Problem set.
1) Answer these questions about the commentary on the Kentucky lethal injection case, giving each answer on its own line with its letter.
(a) By what vote does the writer predict the Court will rule?
(b) Which four Justices does the writer expect to dissent?
(c) What is the case titled?
2) Carry on the commentary about the Kentucky lethal injection case, starting after its final sentence.

***** Page excerpt

I make predictions about Supreme Court decisions about as often as the Justices agree unanimously on contentious issues, which is say, almost never. But I am prepared to go out on the legal limb in the lethal injection case out of Kentucky which the High Court yesterday agreed to consider and decide during the looming term.
By a 5-4 vote, I predict, with Justice Anthony Kennedy writing the majority opinion, the Court next spring will declare invalid the lethal injection procedures Kentucky and certain other states employ when they execute capital defendants. The decision will then force all "lethal injection" states to do what some already are doing, which is to revamp their execution protocols to ensure that the condemned are given the proper amount of the proper medications in the proper order so they don't endure "cruel and unusual punishment" before they die.
The Court's most conservative quartet—Chief Justice John Roberts and Associate Justices Scalia, Thomas and Alito—will offer a stinging dissent that focuses upon the rights of states to determine for themselves their own execution protocols. And if Justice Scalia gets to write that dissent I'm fairly confident that we'll see a line or two about what he considers the "absurdity" of spending so much time and effort ensuring that a death row inmate about to be killed in the name of the people is treated like a patient in the finest hospital in the world.
Okay, I'm done with my predictions. The case is titled Baze v. Rees and here is the Kentucky court ruling which now goes up on appeal. No one who follows the Court should be surprised that the Justices have agreed to resolve this issue. The Justices in recent years have been consistently willing to limit the contours of capital punishment in America—they abolished, for example, a state's right to execute mentally retarded murders and also those who killed when they were younger than 18 years old. The trend, then, favors the condemned.

**********
***** Records

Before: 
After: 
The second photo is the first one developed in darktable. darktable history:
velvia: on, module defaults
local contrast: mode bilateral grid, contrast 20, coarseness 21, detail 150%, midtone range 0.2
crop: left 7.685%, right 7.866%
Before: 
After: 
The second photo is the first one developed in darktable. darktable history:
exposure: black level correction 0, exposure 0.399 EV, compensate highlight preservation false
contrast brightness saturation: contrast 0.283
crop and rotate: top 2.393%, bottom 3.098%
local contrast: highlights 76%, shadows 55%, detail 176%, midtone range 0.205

**********

Answer list.
1)
(a) 5-4
(b) Chief Justice John Roberts and Associate Justices Scalia, Thomas and Alito
(c) Baze v. Rees

2)
Moreover, literally from sea to sea, from California to Florida and many points in between, lower-court judges and state officials with increasing frequency have themselves stopped executions over concerns about lethal injections. Florida Governor Jeb Bush, for example, suspended all executions in the Sunshine State late last year after prison officials botched the execution of a man named Angel Diaz. Lethal injections also have been halted by decree or court order in Maryland, New Jersey, Delaware, and Tennessee. Other states, like Oklahoma, already have tried to change their injection protocols.
No matter which side of the capital punishment debate you find yourself on it's clear that prison officials and state legislators could use some guidance and certainty in this tussled area of the law. A uniform rule that increases the effectiveness of injection procedures—more drugs, more often, administered by people with more professional experience—would go a long way in making this so. You heard it here first.